Forgiveness must come from the one we’ve wronged. Yes, we’ve wronged ourselves but we’ve also wronged the one who made us. Let’s say you’re experimenting with some fireworks or plastic explosives in the family car. You cut the wrong wire or you light the wrong end and badda-bing badda-boom you’ve just turned the family car in to a burning, fizzing, shooting, smoldering pyrotechnics display for the whole neighborhood. Well, understandably you’re depressed after that. Not only because you’ve been grounded indefinitely and you’ve been expressly forbidden not to play with plastic explosives again, but because you’ve destroyed in one action both your families means of transportation and your own future hope of having a vehicle to drive when you’re 21 which is the approximate age your parents will un-ground you. Then one day you come to grips with the fact that you did a terrible thing and you decide to forgive yourself for what you’ve done. How do you think you’re family would react if you told them “I’ve forgiven myself so let’s move on?” You need to ask for forgiveness against the one you’ve wronged.
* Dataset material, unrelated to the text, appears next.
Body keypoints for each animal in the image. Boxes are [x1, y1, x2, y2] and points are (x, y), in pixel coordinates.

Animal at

A long time ago, in a land far far away there lived another rock star. His world was crashing down around him. His people had done many awful things and he himself had done some particularly nasty things, as rock stars are wont to do. But he felt bad about what he’d done so just like Chester Bennington he wrote a song. And it went a little something like this:

Have mercy on me, O God, according to your steadfast love; according to your abundant mercy blot out my transgressions. Wash me thoroughly from my iniquity, and cleanse me from my sin!
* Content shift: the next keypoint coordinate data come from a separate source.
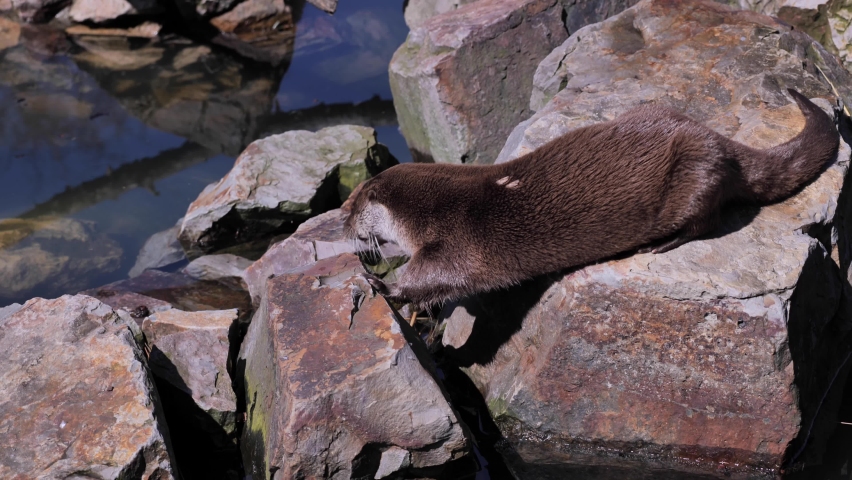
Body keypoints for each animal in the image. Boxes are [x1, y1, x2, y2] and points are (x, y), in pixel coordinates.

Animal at [344, 89, 839, 307]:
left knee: (706, 220)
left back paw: (662, 243)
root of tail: (716, 139)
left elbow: (438, 276)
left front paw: (385, 285)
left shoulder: (460, 241)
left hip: (697, 171)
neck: (433, 209)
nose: (343, 223)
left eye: (352, 205)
For I know my transgressions, and my sin is ever before me. Against you, you only, have I sinned and done what is evil in your sight, so that you may be justified in your words and blameless in your judgment….

Purge me with hyssop, and I shall be clean; wash me, and I shall be whiter than snow…
Hide your face from my sins, and blot out all my iniquities.
Create in me a clean heart O God,
And renew a right spirit within me.
Cast me not away from your presence,
And take not your Holy Spirit from me.
Restore to me the joy or your salvation, and uphold me with a willing spirit.

The rock star was king David, the track was “when Nathan the prophet went to him after he had gone in to Bathsheba.” The album was the Psalms it’s in the bible (ESV).

This rock star goes to a different place to find forgiveness. To find cleansing, to really deal with his sin he goes to God. Here’s the good news. God is. He’s real. I understand why Chester (the lead singer of Linkin Park) is facing himself. He doesn’t think God is real. He is real. And here’s even better news. He forgives. Confess to him what you’ve done and he’ll forgive you. Mercy will come, but it only comes through God. And just as your sin is and was really big, so too is the price God paid to ransom you back. He paid a lot of money for this car wash, you were one dirty car. But He paid the price of his first and only son. He gave his son so that he might have you.